En 2019, le groupe de 110 généreuses tricoteuses du CABBLL a remis 2 542 tricots à 21 organismes de la région. CRÉDIT : ALEXANDRE BELLEMARE

Depuis 2001, un groupe de tricoteuses bénévoles se réunit tous les mardis au Centre d’action bénévole Bellechasse-Lévis-Lotbinière (CABBLL) dans le secteur Lauzon afin de remettre leurs tricots à 21 organismes du territoire de Lévis, Bellechasse et Lotbinière qui viennent en aide aux gens dans le besoin. Cependant, les 110 tricoteuses font face à un défi depuis trois hivers, les dons de laine se font rares et la demande ne cesse d’augmenter.

«Le projet a été créé par une de mes tantes qui avait un magasin de laine et qui souhaitait fermer boutique. Elle a fait appel à un groupe de tricoteuses pour passer son excédant de laine et ça a fait boule de laine, raconte Denise Marmet, représentante du groupe, en rigolant. Finalement, elle s’est retrouvée avec un groupe qui n’a cessé de grossir et ma sœur et moi avons repris le projet.»

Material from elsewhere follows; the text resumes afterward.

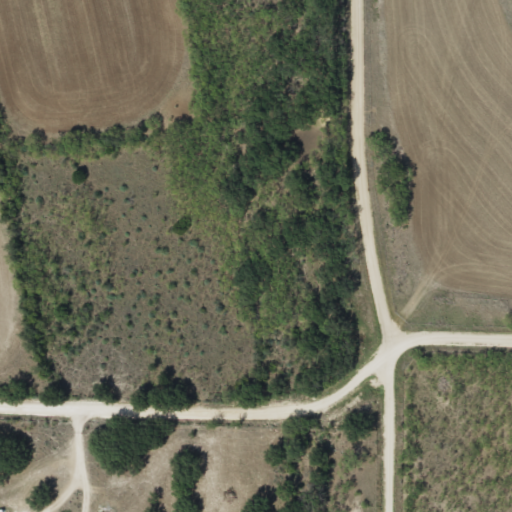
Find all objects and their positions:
road: (376, 255)
road: (268, 413)
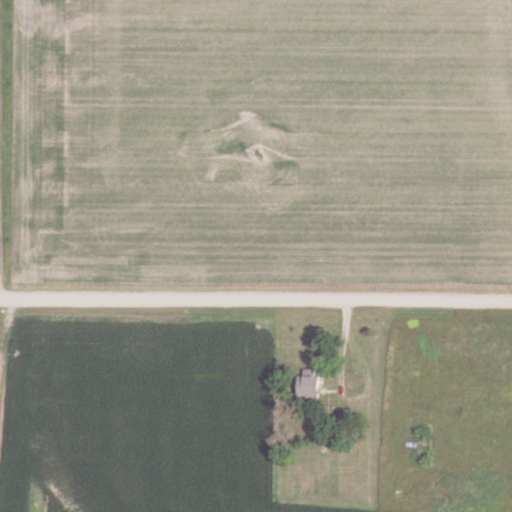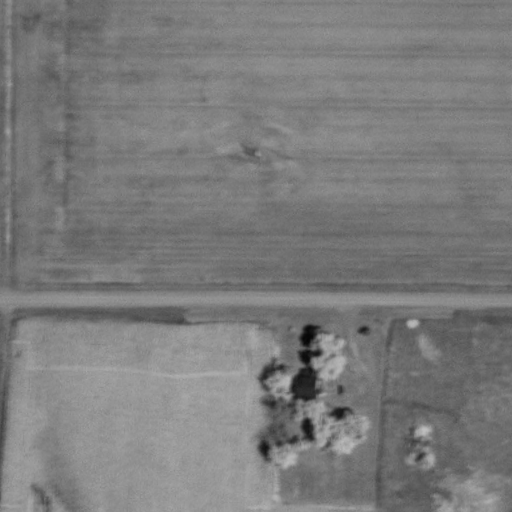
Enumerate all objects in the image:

Personne n’est forcé dans ce groupe à tricoter quoi que ce soit, les tricoteuses ne reçoivent pas de commandes, elles tricotent ce qui leur plaît. Que ce soient des tuques, des mitaines, des foulards, des pantoufles, des gilets, des couvertures ou plusieurs autres articles, tous fabriqués avec de la laine, elles trouvent toujours preneurs. En 2019, elles ont remis 2 542 de leurs confections aux gens dans le besoin. En 2018, elles ont tricoté 3 218 morceaux.

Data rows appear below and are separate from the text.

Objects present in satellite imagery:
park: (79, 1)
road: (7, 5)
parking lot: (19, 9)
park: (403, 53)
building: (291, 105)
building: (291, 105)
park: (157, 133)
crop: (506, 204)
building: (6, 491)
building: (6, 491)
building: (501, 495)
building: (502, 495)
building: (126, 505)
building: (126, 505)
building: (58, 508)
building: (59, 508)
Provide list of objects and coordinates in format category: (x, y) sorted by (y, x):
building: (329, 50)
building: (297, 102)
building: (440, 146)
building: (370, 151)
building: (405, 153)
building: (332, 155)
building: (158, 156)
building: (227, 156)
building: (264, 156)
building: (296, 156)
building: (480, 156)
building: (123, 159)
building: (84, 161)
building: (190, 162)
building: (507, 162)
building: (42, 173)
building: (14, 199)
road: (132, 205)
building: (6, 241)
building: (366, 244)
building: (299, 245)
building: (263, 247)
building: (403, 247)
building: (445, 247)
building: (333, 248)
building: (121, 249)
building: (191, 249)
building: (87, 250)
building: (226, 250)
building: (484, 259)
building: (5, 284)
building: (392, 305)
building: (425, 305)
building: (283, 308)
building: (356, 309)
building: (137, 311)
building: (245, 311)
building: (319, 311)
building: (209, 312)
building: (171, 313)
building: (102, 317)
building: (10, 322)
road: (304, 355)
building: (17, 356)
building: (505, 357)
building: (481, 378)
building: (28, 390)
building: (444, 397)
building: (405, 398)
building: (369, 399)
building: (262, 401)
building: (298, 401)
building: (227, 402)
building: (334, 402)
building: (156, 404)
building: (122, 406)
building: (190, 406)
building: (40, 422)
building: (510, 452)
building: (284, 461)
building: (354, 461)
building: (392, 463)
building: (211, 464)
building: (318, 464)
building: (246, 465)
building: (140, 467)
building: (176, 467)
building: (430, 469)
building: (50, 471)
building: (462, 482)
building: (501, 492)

De même qu’en 2019, la Ville de Lévis leur a demandé quelques tricots afin de les vendre aux enchères pour amasser des fonds au profit de la campagne Centraide.

Une double mission

Pour ces femmes, ce projet est une façon «d’avoir un impact et une façon de se sentir utile à la société», mentionne Mme Marmet. De plus, l’activité permet de récupérer et réutiliser la laine ainsi que de venir en aide aux citoyens dans le besoin. Bien que certaines tricotent de la maison, bon nombre d’entre elles se présentent tous les mardis au CABBLL afin de créer ensemble. «Parmi les objectifs de ce groupe, on souhaite briser l’isolement. Donc, certaines vivent de l’isolement et ont l’opportunité de venir ici tricoter en groupe, une fois par semaine», partage la représentante du groupe.

Chaque année, le groupe organise un dîner de remerciement pour les tricoteuses et la plupart du temps un représentant d’un organisme vient offrir un témoignage de gratitude. Par moments, les tricoteuses reçoivent également quelques cartes de remerciements qui «font chaud au cœur».

Un besoin criant de matière première

 Comme la laine est fournie gratuitement à ces tricoteuses bénévoles et que les besoins ne cessent d’augmenter, les réserves de laine s’essoufflent depuis trois ans. «Souvent, ce sont des femmes qui quittent leur maison pour un logement plus petit et qui n’ont plus de place pour leur laine, donc elles nous l’apportent pour qu’on l’utilise», met en lumière Denise Marmet. 

Malgré ces généreux dons, les tricoteuses constatent un creux dans leur inventaire depuis le mois de décembre. Une pénurie qui peut durer quelques mois, avance la représentante du groupe. Toutes formes de dons sont les bienvenues pour les tricoteuses du CABBLL.

«On prend toute sorte de formats de laine. Quelques fois, on a de toutes petites boules de laine, on a certaines tricoteuses qui font de la magie avec ça quand plusieurs n’aiment pas trop ce format», ajoute Mme Marmet.